ASSIGNED TASK: Copy the material below verbatim from the line with "31: (244, 114, 63.80)" to the line with "45: (448, 141, 38.49)", both lines included, omitting pictures and every line outside that range.

+++++

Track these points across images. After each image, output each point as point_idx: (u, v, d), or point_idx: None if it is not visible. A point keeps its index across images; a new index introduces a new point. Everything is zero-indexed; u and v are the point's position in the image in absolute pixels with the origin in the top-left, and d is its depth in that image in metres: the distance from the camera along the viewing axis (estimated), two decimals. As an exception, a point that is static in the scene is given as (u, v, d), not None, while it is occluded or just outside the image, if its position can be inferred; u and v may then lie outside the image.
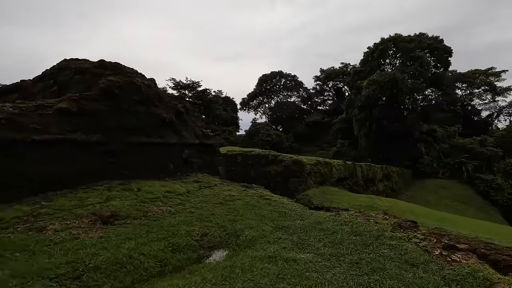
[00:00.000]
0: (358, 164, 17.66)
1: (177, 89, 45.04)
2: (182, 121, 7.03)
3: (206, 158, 7.46)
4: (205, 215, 4.49)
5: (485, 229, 9.84)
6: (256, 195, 5.89)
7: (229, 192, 5.94)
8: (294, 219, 4.36)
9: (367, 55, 38.17)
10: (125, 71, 6.51)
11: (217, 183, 6.51)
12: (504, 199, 28.02)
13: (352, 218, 4.05)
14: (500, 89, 46.83)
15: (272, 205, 5.13)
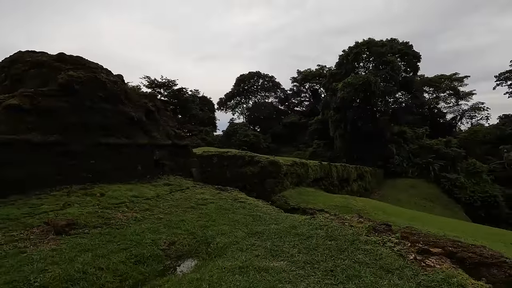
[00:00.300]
0: (334, 165, 17.96)
1: (152, 88, 43.62)
2: (152, 121, 6.63)
3: (179, 159, 7.10)
4: (175, 221, 4.19)
5: (452, 226, 10.31)
6: (230, 198, 5.66)
7: (202, 195, 5.66)
8: (269, 223, 4.20)
9: (342, 58, 39.18)
10: (88, 65, 6.00)
11: (189, 186, 6.20)
12: (466, 197, 29.90)
13: (327, 222, 3.96)
14: (463, 94, 50.15)
15: (247, 209, 4.93)
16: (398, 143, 36.72)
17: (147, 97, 6.80)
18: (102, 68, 6.34)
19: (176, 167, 6.90)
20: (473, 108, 50.34)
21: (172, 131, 7.04)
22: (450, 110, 52.32)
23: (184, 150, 7.27)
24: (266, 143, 46.78)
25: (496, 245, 7.73)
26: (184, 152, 7.30)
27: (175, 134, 7.10)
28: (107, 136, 5.77)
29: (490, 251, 6.18)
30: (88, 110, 5.63)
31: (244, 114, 63.80)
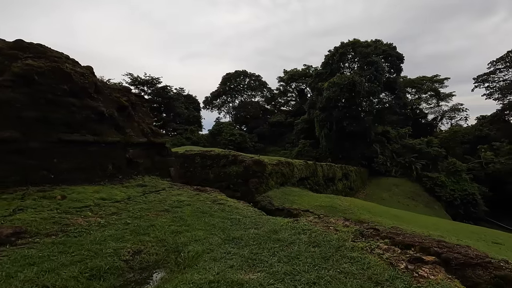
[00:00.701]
0: (319, 164, 17.84)
1: (135, 85, 42.41)
2: (126, 117, 6.12)
3: (156, 158, 6.62)
4: (144, 226, 3.76)
5: (435, 225, 10.31)
6: (209, 199, 5.27)
7: (178, 197, 5.24)
8: (248, 227, 3.85)
9: (327, 58, 39.39)
10: (51, 54, 5.42)
11: (166, 187, 5.76)
12: (447, 195, 30.73)
13: (310, 226, 3.65)
14: (443, 95, 51.73)
15: (226, 211, 4.56)
16: (382, 142, 37.34)
17: (120, 91, 6.27)
18: (67, 58, 5.76)
19: (153, 167, 6.42)
20: (453, 109, 52.06)
21: (148, 128, 6.55)
22: (431, 111, 53.96)
23: (161, 148, 6.79)
24: (252, 143, 46.46)
25: (479, 244, 7.72)
26: (162, 150, 6.81)
27: (151, 131, 6.62)
28: (71, 133, 5.22)
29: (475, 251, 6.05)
30: (50, 104, 5.06)
31: (231, 113, 63.24)
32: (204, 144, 42.56)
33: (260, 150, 46.04)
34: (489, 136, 43.46)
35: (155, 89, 42.93)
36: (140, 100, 6.70)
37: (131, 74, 40.58)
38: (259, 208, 10.23)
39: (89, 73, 5.78)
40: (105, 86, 5.89)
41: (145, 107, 6.77)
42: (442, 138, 39.07)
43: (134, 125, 6.28)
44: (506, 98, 43.16)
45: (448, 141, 38.49)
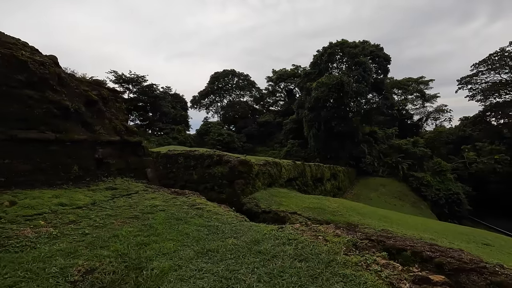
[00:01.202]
0: (308, 164, 17.54)
1: (119, 83, 41.17)
2: (95, 113, 5.51)
3: (130, 158, 6.03)
4: (104, 237, 3.23)
5: (424, 226, 10.11)
6: (186, 204, 4.76)
7: (152, 201, 4.70)
8: (227, 236, 3.38)
9: (316, 58, 39.35)
10: (4, 40, 4.76)
11: (140, 190, 5.20)
12: (432, 195, 31.15)
13: (297, 234, 3.21)
14: (429, 96, 52.77)
15: (204, 218, 4.07)
16: (369, 142, 37.59)
17: (90, 84, 5.65)
18: (25, 45, 5.09)
19: (127, 168, 5.83)
20: (438, 110, 53.16)
21: (121, 126, 5.94)
22: (416, 112, 54.96)
23: (136, 148, 6.20)
24: (240, 143, 45.94)
25: (470, 246, 7.51)
26: (137, 149, 6.22)
27: (125, 129, 6.01)
28: (28, 129, 4.59)
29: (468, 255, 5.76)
30: (2, 97, 4.42)
31: (219, 112, 62.50)
32: (191, 144, 41.73)
33: (248, 150, 45.58)
34: (471, 136, 44.60)
35: (140, 87, 41.77)
36: (114, 95, 6.10)
37: (115, 71, 39.31)
38: (245, 211, 9.76)
39: (52, 63, 5.12)
40: (72, 78, 5.27)
41: (119, 103, 6.17)
42: (427, 138, 39.71)
43: (105, 122, 5.67)
44: (488, 100, 44.36)
45: (433, 141, 39.17)
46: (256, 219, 9.46)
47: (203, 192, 10.57)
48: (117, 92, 6.26)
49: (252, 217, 9.59)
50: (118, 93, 6.29)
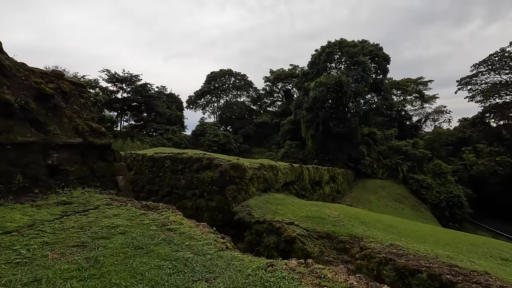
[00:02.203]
0: (306, 167, 16.63)
1: (113, 82, 40.10)
2: (50, 110, 4.53)
3: (96, 164, 5.06)
4: (18, 284, 2.28)
5: (433, 237, 9.22)
6: (156, 223, 3.82)
7: (113, 219, 3.75)
8: (196, 278, 2.46)
9: (314, 57, 38.56)
10: None
11: (102, 204, 4.26)
12: (433, 197, 30.42)
13: (292, 282, 2.28)
14: (427, 97, 52.14)
15: (173, 244, 3.14)
16: (368, 144, 36.83)
17: (46, 75, 4.66)
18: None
19: (90, 176, 4.86)
20: (437, 111, 52.54)
21: (86, 125, 4.96)
22: (415, 113, 54.32)
23: (104, 152, 5.23)
24: (237, 144, 44.98)
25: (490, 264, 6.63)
26: (105, 154, 5.25)
27: (90, 130, 5.03)
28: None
29: (497, 281, 4.84)
30: None
31: (215, 113, 61.54)
32: (186, 145, 40.72)
33: (245, 152, 44.66)
34: (471, 138, 44.02)
35: (134, 87, 40.70)
36: (78, 89, 5.13)
37: (108, 70, 38.22)
38: (237, 221, 8.83)
39: (-6, 48, 4.21)
40: (19, 67, 4.32)
41: (84, 99, 5.20)
42: (427, 139, 39.00)
43: (64, 121, 4.70)
44: (487, 101, 43.77)
45: (432, 143, 38.45)
46: (248, 230, 8.53)
47: (190, 199, 9.62)
48: (82, 86, 5.29)
49: (244, 227, 8.66)
50: (84, 87, 5.32)
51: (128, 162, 11.54)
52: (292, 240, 7.51)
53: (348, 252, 7.25)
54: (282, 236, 7.81)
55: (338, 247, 7.47)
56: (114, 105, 38.76)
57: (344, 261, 7.05)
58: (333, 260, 7.10)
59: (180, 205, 9.78)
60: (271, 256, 7.79)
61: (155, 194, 10.51)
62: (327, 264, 7.06)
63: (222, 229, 9.17)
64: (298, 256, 7.39)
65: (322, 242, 7.67)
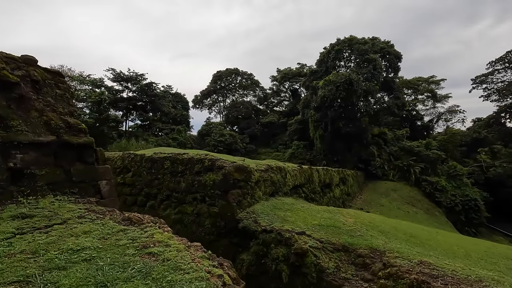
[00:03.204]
0: (315, 169, 15.68)
1: (118, 82, 39.76)
2: (14, 101, 3.75)
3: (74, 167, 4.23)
4: None
5: (463, 249, 8.20)
6: (135, 244, 2.97)
7: (81, 239, 2.93)
8: None
9: (323, 55, 37.47)
10: None
11: (72, 217, 3.45)
12: (448, 201, 29.03)
13: None
14: (440, 96, 50.42)
15: (150, 281, 2.31)
16: (378, 144, 35.55)
17: (12, 60, 3.87)
18: None
19: (66, 181, 4.07)
20: (450, 111, 50.78)
21: (60, 120, 4.16)
22: (426, 113, 52.63)
23: (83, 152, 4.41)
24: (243, 144, 44.15)
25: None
26: (85, 154, 4.43)
27: (66, 126, 4.21)
28: None
29: None
30: None
31: (221, 113, 60.85)
32: (192, 145, 40.11)
33: (251, 152, 43.82)
34: (486, 139, 42.23)
35: (139, 86, 40.28)
36: (54, 78, 4.33)
37: (113, 69, 37.88)
38: (241, 229, 7.96)
39: None
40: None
41: (61, 89, 4.40)
42: (440, 140, 37.49)
43: (32, 115, 3.90)
44: (504, 100, 41.96)
45: (446, 144, 36.93)
46: (254, 239, 7.65)
47: (191, 204, 8.80)
48: (59, 75, 4.51)
49: (249, 236, 7.79)
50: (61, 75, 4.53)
51: (126, 163, 10.81)
52: (304, 253, 6.59)
53: (368, 268, 6.30)
54: (292, 248, 6.91)
55: (357, 262, 6.53)
56: (119, 104, 38.38)
57: (364, 279, 6.10)
58: (352, 277, 6.17)
59: (179, 210, 8.99)
60: (280, 271, 6.91)
61: (153, 197, 9.73)
62: (345, 282, 6.14)
63: (225, 237, 8.32)
64: (311, 272, 6.49)
65: (338, 256, 6.74)
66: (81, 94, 33.46)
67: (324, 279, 6.24)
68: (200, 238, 8.30)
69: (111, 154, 11.91)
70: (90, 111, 33.45)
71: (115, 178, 10.89)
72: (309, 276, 6.41)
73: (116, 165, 11.10)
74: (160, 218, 3.84)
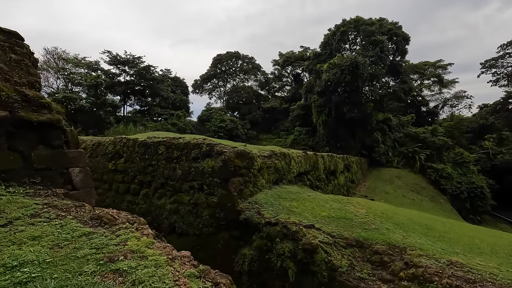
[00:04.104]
0: (320, 155, 14.87)
1: (115, 65, 38.42)
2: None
3: (35, 152, 3.41)
4: None
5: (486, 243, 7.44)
6: (98, 256, 2.17)
7: (26, 249, 2.17)
8: None
9: (327, 37, 35.88)
10: None
11: (25, 214, 2.67)
12: (453, 188, 28.39)
13: None
14: (446, 82, 48.91)
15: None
16: (383, 131, 34.58)
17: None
18: None
19: (24, 168, 3.23)
20: (456, 97, 49.41)
21: (15, 93, 3.27)
22: (432, 98, 51.27)
23: (47, 132, 3.53)
24: (244, 130, 43.22)
25: None
26: (49, 135, 3.55)
27: (24, 100, 3.30)
28: None
29: None
30: None
31: (222, 98, 59.52)
32: (192, 131, 39.20)
33: (252, 138, 42.98)
34: (493, 125, 41.13)
35: (137, 69, 38.94)
36: (9, 39, 3.43)
37: (109, 51, 36.47)
38: (243, 222, 7.22)
39: None
40: None
41: (18, 54, 3.51)
42: (446, 126, 36.44)
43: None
44: (513, 85, 40.55)
45: (452, 130, 35.90)
46: (257, 232, 6.91)
47: (188, 193, 8.02)
48: (16, 37, 3.59)
49: (252, 229, 7.05)
50: (20, 38, 3.61)
51: (118, 148, 9.99)
52: (314, 249, 5.83)
53: (387, 267, 5.55)
54: (300, 242, 6.16)
55: (373, 260, 5.77)
56: (116, 88, 37.22)
57: (383, 279, 5.35)
58: (368, 277, 5.42)
59: (175, 199, 8.24)
60: (286, 268, 6.20)
61: (147, 185, 8.97)
62: (360, 282, 5.42)
63: (225, 230, 7.59)
64: (321, 270, 5.77)
65: (352, 252, 5.99)
66: (77, 77, 32.29)
67: (336, 279, 5.51)
68: (198, 230, 7.59)
69: (102, 139, 11.08)
70: (86, 95, 32.39)
71: (107, 165, 10.12)
72: (319, 275, 5.69)
73: (107, 150, 10.30)
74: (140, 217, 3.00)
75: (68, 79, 32.42)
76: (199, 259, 7.63)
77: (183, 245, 7.84)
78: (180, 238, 7.97)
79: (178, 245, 8.00)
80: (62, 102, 27.69)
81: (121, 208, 9.41)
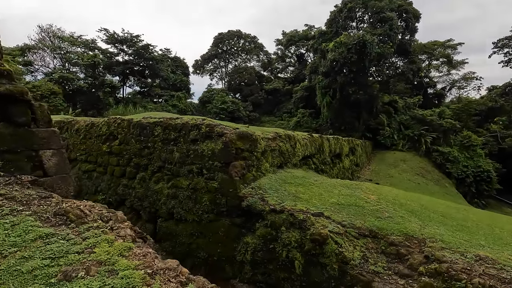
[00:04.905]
0: (326, 138, 14.22)
1: (112, 43, 37.08)
2: None
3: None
4: None
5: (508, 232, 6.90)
6: (49, 271, 1.61)
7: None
8: None
9: (334, 14, 34.14)
10: None
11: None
12: (459, 172, 27.85)
13: None
14: (455, 62, 47.11)
15: None
16: (388, 113, 33.59)
17: None
18: None
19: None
20: (465, 78, 47.74)
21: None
22: (440, 80, 49.62)
23: (10, 108, 2.88)
24: (246, 112, 42.34)
25: None
26: (12, 111, 2.90)
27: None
28: None
29: None
30: None
31: (223, 79, 58.11)
32: (193, 113, 38.43)
33: (254, 120, 42.19)
34: (502, 107, 39.90)
35: (135, 48, 37.61)
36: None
37: (106, 29, 35.04)
38: (245, 209, 6.70)
39: None
40: None
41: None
42: (454, 109, 35.35)
43: None
44: (527, 66, 38.92)
45: (460, 113, 34.86)
46: (261, 220, 6.40)
47: (186, 177, 7.47)
48: None
49: (255, 216, 6.54)
50: None
51: (112, 129, 9.37)
52: (324, 240, 5.32)
53: (404, 260, 5.04)
54: (307, 232, 5.65)
55: (388, 252, 5.27)
56: (114, 68, 36.10)
57: (400, 274, 4.85)
58: (383, 271, 4.92)
59: (173, 184, 7.71)
60: (292, 259, 5.74)
61: (143, 169, 8.43)
62: (375, 276, 4.93)
63: (226, 216, 7.08)
64: (331, 262, 5.29)
65: (365, 243, 5.48)
66: (73, 56, 31.19)
67: (347, 272, 5.03)
68: (197, 216, 7.11)
69: (96, 119, 10.44)
70: (84, 76, 31.41)
71: (101, 147, 9.54)
72: (329, 268, 5.21)
73: (101, 132, 9.69)
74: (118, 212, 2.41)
75: (65, 59, 31.34)
76: (198, 246, 7.12)
77: (182, 232, 7.41)
78: (179, 224, 7.52)
79: (176, 232, 7.57)
80: (60, 83, 26.85)
81: (117, 193, 8.94)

+++++

ANSWER:
31: (244, 114, 63.80)
[00:00.701]
0: (319, 164, 17.84)
1: (135, 85, 42.41)
2: (126, 117, 6.12)
3: (156, 158, 6.62)
4: (144, 226, 3.76)
5: (435, 225, 10.31)
6: (209, 199, 5.27)
7: (178, 197, 5.24)
8: (248, 227, 3.85)
9: (327, 58, 39.39)
10: (51, 54, 5.42)
11: (166, 187, 5.76)
12: (447, 195, 30.73)
13: (310, 226, 3.65)
14: (443, 95, 51.73)
15: (226, 211, 4.56)
16: (382, 142, 37.34)
17: (120, 91, 6.27)
18: (67, 58, 5.76)
19: (153, 167, 6.42)
20: (453, 109, 52.06)
21: (148, 128, 6.55)
22: (431, 111, 53.96)
23: (161, 148, 6.79)
24: (252, 143, 46.46)
25: (479, 244, 7.72)
26: (162, 150, 6.81)
27: (151, 131, 6.62)
28: (71, 133, 5.22)
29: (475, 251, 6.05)
30: (50, 104, 5.06)
31: (231, 113, 63.24)
32: (204, 144, 42.56)
33: (260, 150, 46.04)
34: (489, 136, 43.46)
35: (155, 89, 42.93)
36: (140, 100, 6.70)
37: (131, 74, 40.58)
38: (259, 208, 10.23)
39: (89, 73, 5.78)
40: (105, 86, 5.89)
41: (145, 107, 6.77)
42: (442, 138, 39.07)
43: (134, 125, 6.28)
44: (506, 98, 43.16)
45: (448, 141, 38.49)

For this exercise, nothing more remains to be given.